9• Bir Aşk Çaldım

502 116 126
                                    

Merhaba, biz geldik şerro Jk ile.

Geldiğimiz gibi de gideceğiz.

Bu bir geçiş bölümüdür 🤏

Keyifli okumalar 💜

Rahatsız edici bir sesizlikti odada hakim olan...

Jungkook şaşkın gözlerle Taehyung'a bakarken, Taehyung da artık bir cevap bekliyordu kocasından. "Sen..." Durdu Jungkook bir an ve kısık sesle devam etti konuşmaya.

"Emin misin?"

"Bana yaptığın her şeye sabrettim ama çocuklarıma zarar vermene müsade etmeyeceğim. Çık hayatımdan."

Evet, yıllardır sabrediyordu Jungkook'a. Ama artık alttan almayacaktı. Çünkü Jungkook'un üzüp kırdığı kendisi değil, masum 3 çocuğuydu. Zaten gerçek anne babasından yana yüz gülmeyen bu üç masumu birde Jungkook gibi bir baba ile heba edemezdi; etmeyecekti.

"Taehyung..."

O sırada çalan telefonu ile sustu Jungkook. Şoka uğramış gibiydi. Sanki beklemiyordu böyle bir şeyi ve iyi kötü ne diyeceğini bilemiyordu. Sevinip üzülmek konusunda ne hissedeceğini bilmediği gibi.
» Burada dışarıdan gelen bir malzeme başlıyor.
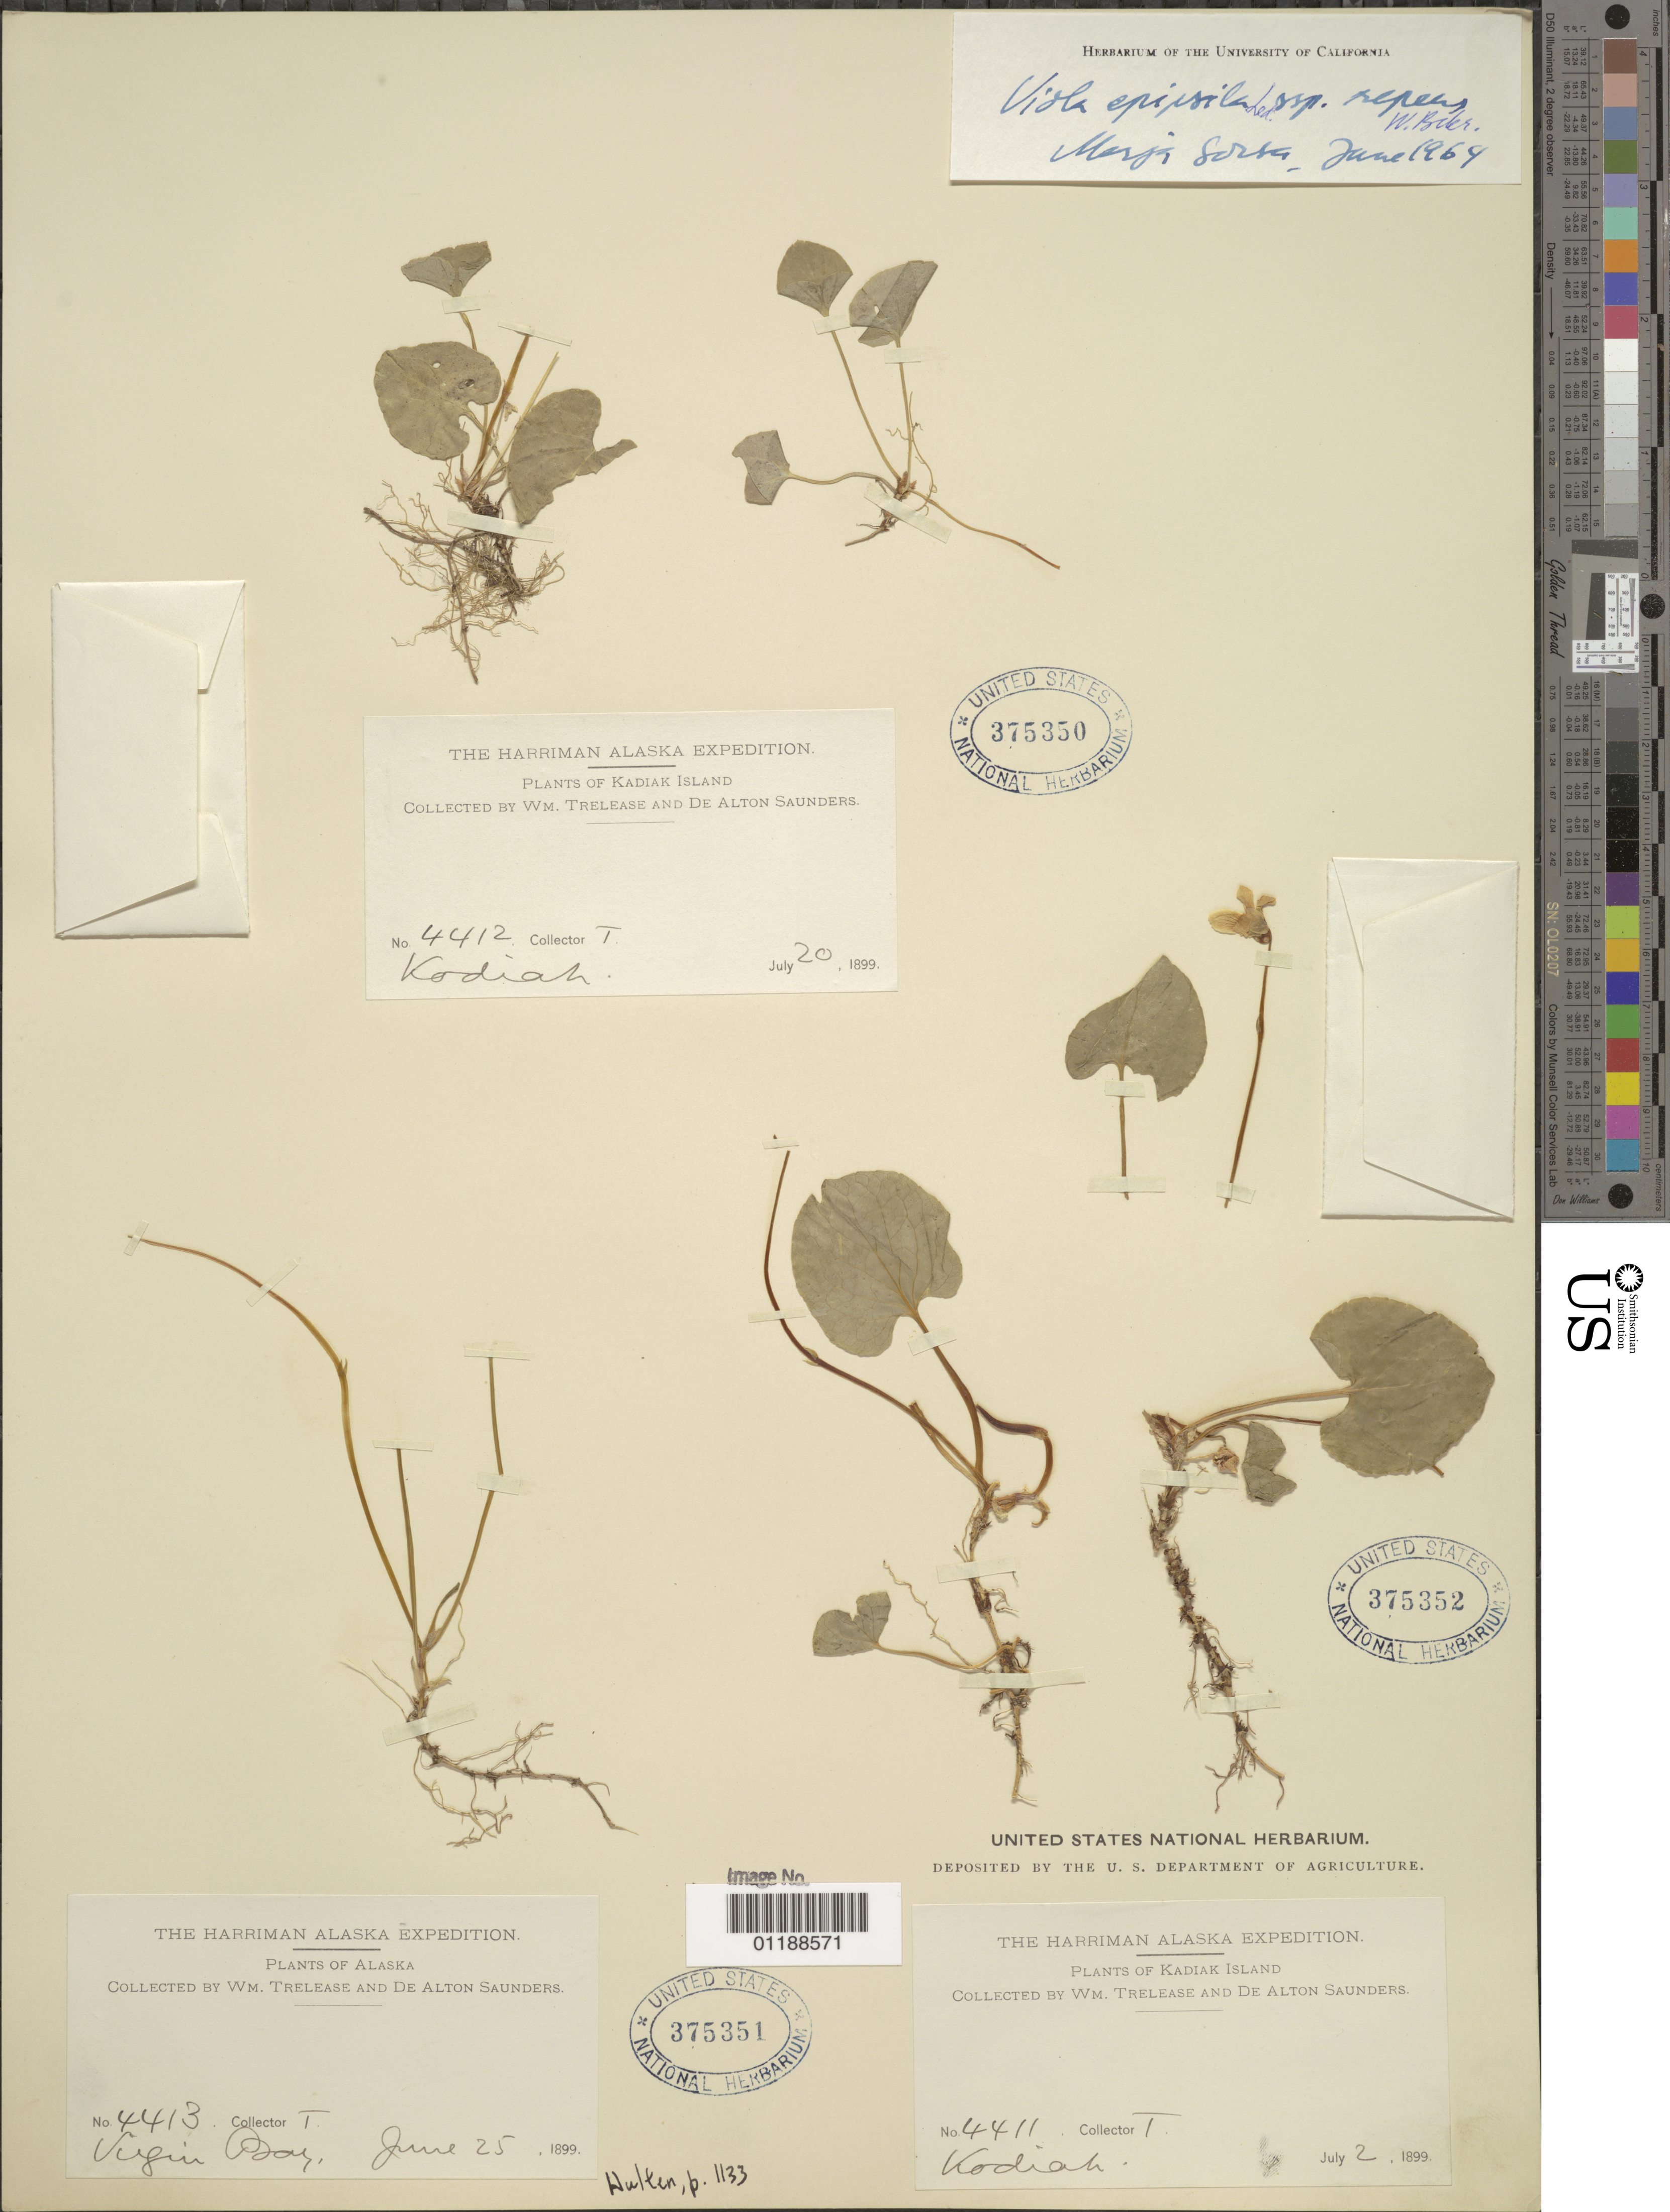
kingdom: Plantae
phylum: Tracheophyta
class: Magnoliopsida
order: Malpighiales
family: Violaceae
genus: Viola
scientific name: Viola epipsila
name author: Ledeb.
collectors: W. Trelease & D. Saunders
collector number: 4412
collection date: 1899-07-20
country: United States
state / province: Alaska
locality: Kodiak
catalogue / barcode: US 375350-3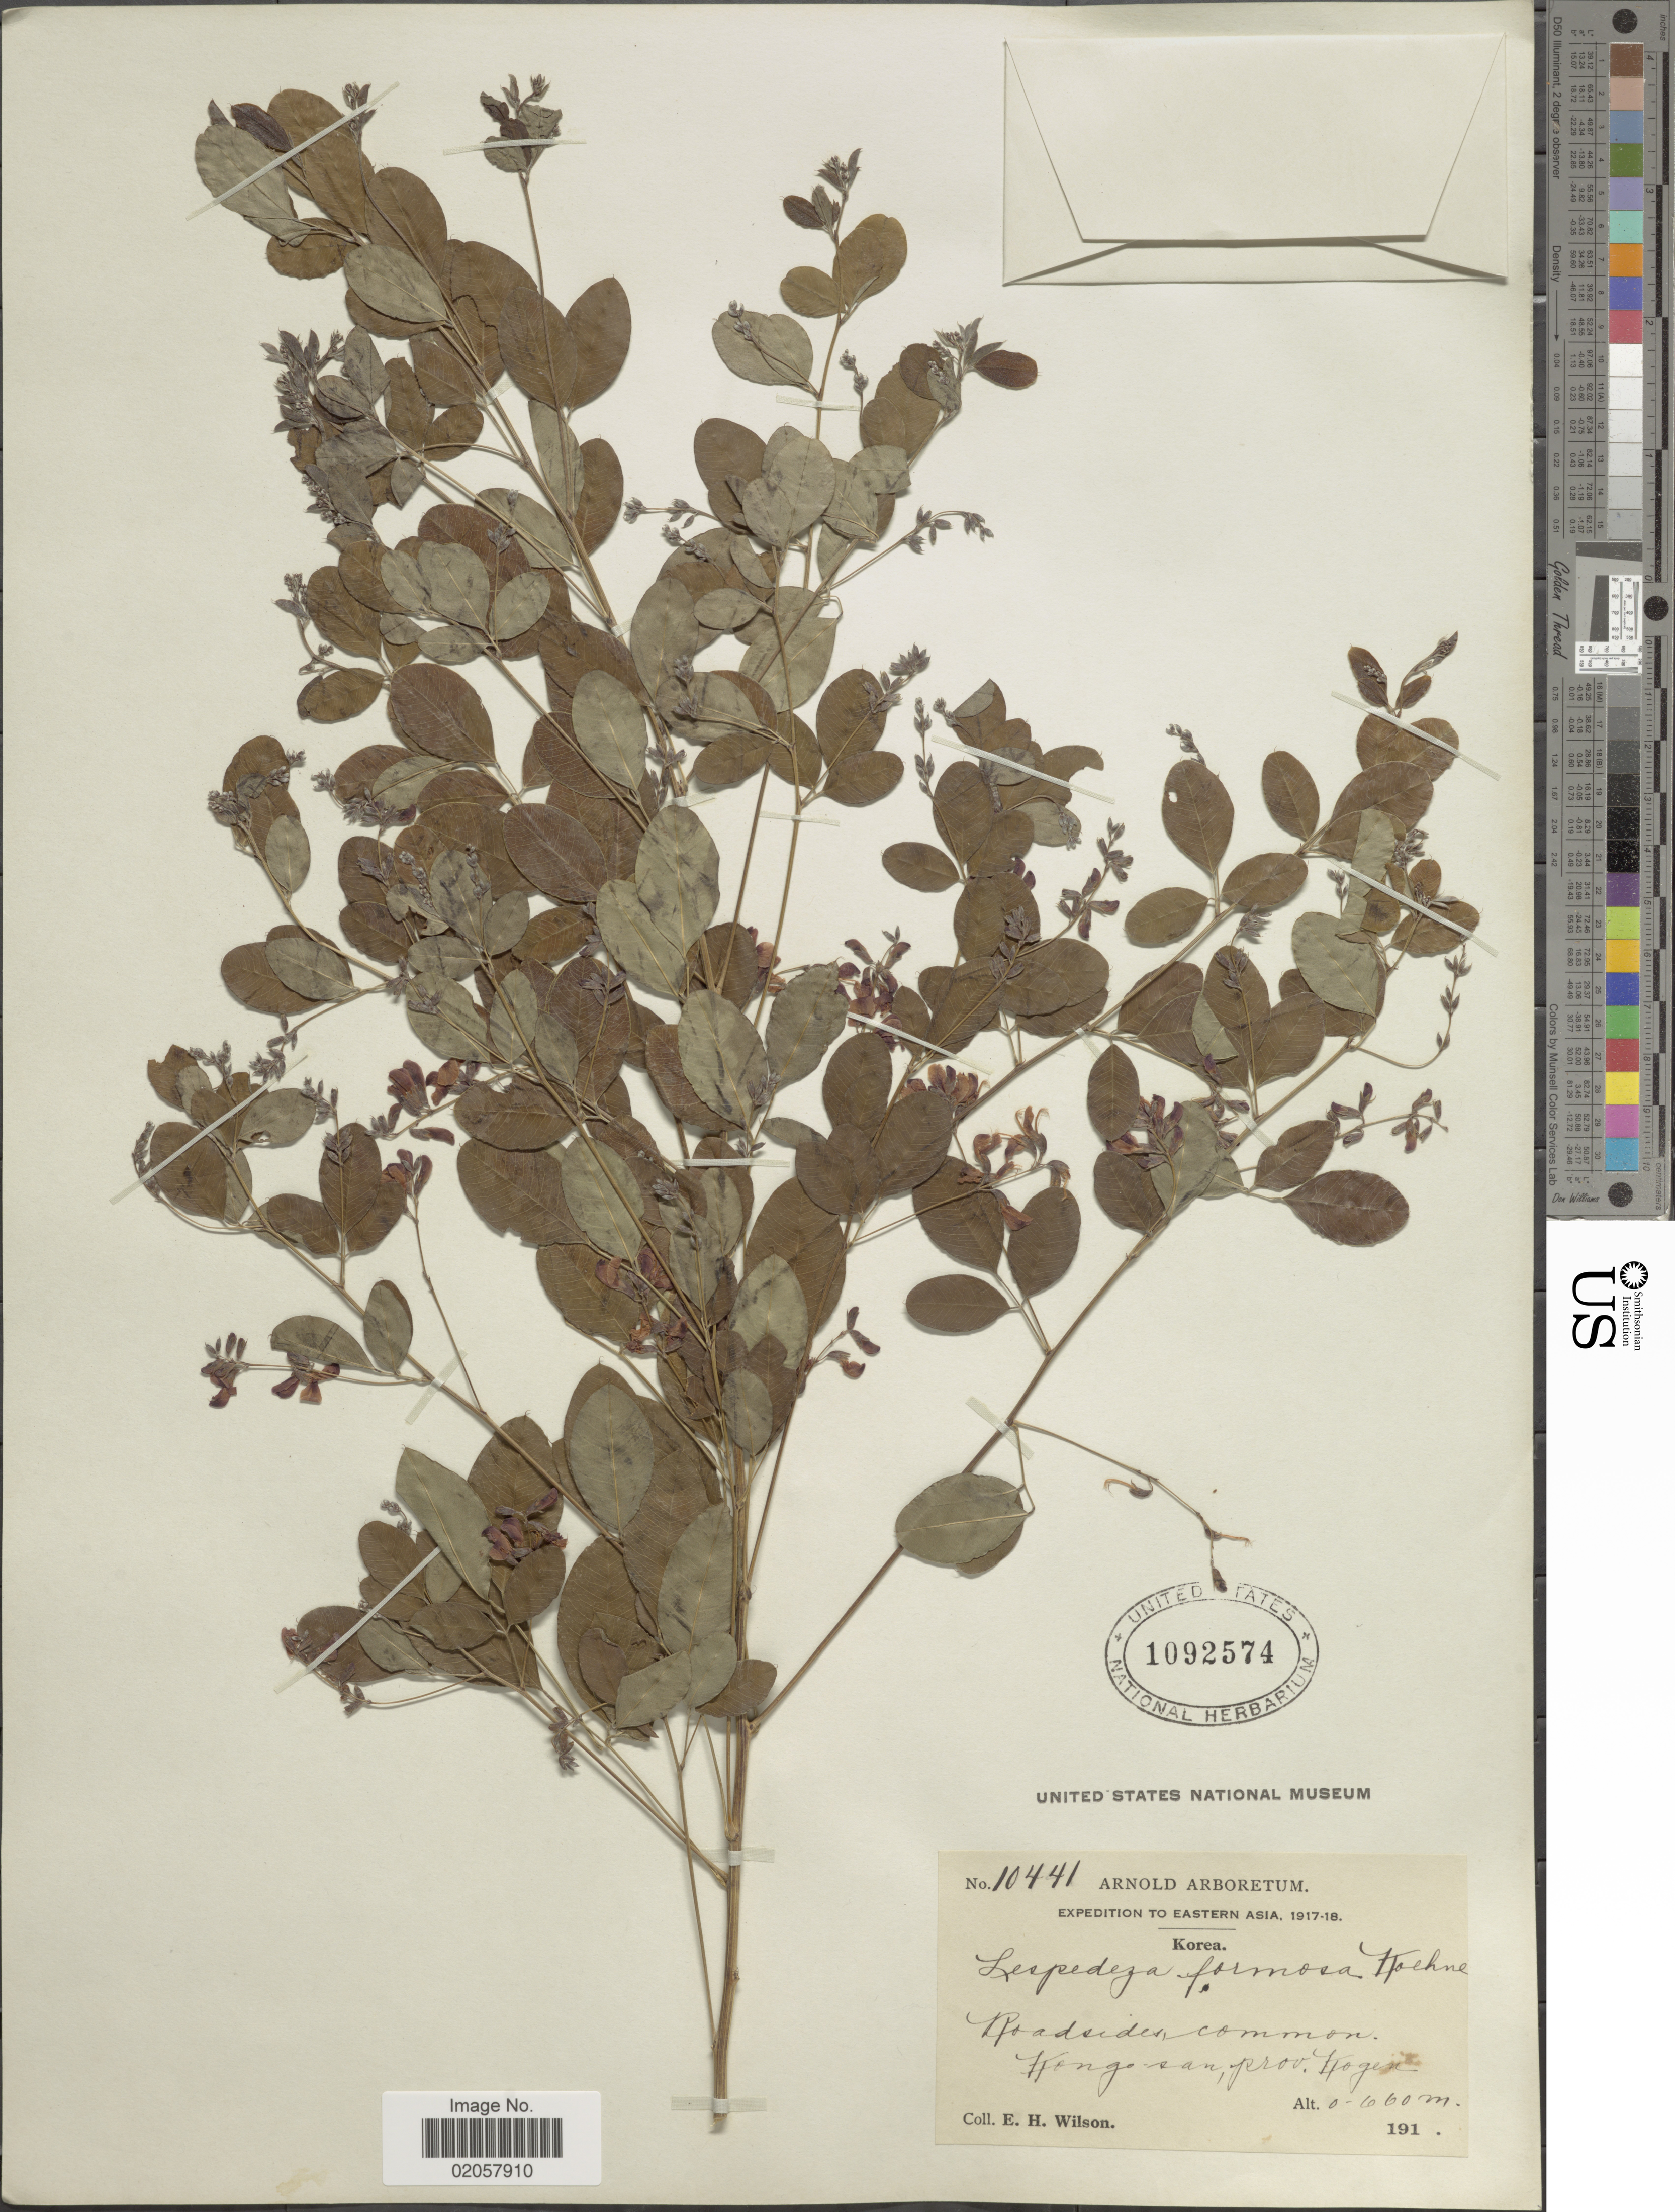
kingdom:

Evet bilmiyordu ne hissedeceğini.

Taehyung, varlığına alıştığı biriydi. Her şeye rağmen yanında oluşuna alışmıştı. Tokat attığı o güne kadar, ne olursa olsun gözlerinin içine içine bakmıştı Taehyung. En ufak bir temasını hasretle beklemişti. Bir perçemini geri itme, saçına dokunma ihtimaline bile heyecanlanmıştı. Jungkook nereye giderse gitsin, Taehyung evde beklemişti onu.

Alışmıştı Taehyung'un varlığına.

Ama içindeki ufak mutluluğu gizlemeye ve yok saymaya çalışsa da ona da engel olamıyordu. Bıkmıştı bu hayattan. Yorulmuştu bir kere. Bu yokluk, iğrenç ev, neye elini atsa elinde kalması, hiçbir şeyin istediği gibi olmaması... Bir sürü şey birikmişti.

Alışamamıştı bu yokluğa.

Onca yıla rağmen...

Eski hayatını özleyen bir yanı vardı. Tamam. Bu evliliği çok istemişti başta. O zamanlar kendi hayatından farklı görünen bu hayat hoştu gözünde. Heyecan duyuyordu. Ama sonra... Sonra bunun bir çocuk oyuncağı olmadığını anlamış, bir sonu gelmediğini fark etmişti. İşte o zaman bir şeyler değişmeye başlamıştı. Olay basiti aslında.

Taehyung'u istiyor, bu hayatı istemiyordu.

Taehyung'dan çekti gözlerini ve telefonun ekranına baktı. Bilinmeyen bir numaraydı. Kaşları çatıldı ve kendisini izleyen Taehyung'a gözlerini çevirip aramayı açarak telefonu kulağına yasladı.

"Alo?"

"Jungkook?"

O an garip bir ağırlık çöktü boğazına. Onca yıla rağmen unutmadığı tanıdık ses boğazının kurumasına sebep oldu. Babasını nasıl unutabilirdi ki? Sessiz kaldı. Ne diyeceğini bilemedi. Öylece boşluğa bakıp bekledi ve bu hâli Taehyung'un kaşlarını çatmasına sebep oldu.

"Jungkook orada mısın?"

Bunca yıl bir kez olsun aramayan adam, neden şimdi aramıştı? Silip atmışlardı işte kendisini. Numarasını nasıl bulmuştu? Gerçi babası için kolaydı. Eli kolu uzundu. İstediğini kısa sürede bulurdu.

"Neden aradın?"

Karşısındaki beden sıkkın bir nefes çekti içine. "Seninle konuşmamız gerekenler var." Jungkook'un kaşları çatılırken Taehyung daha fazla izlemedi onu ve oturduğu yerden kalkıp su içmek için mutfağa gitti.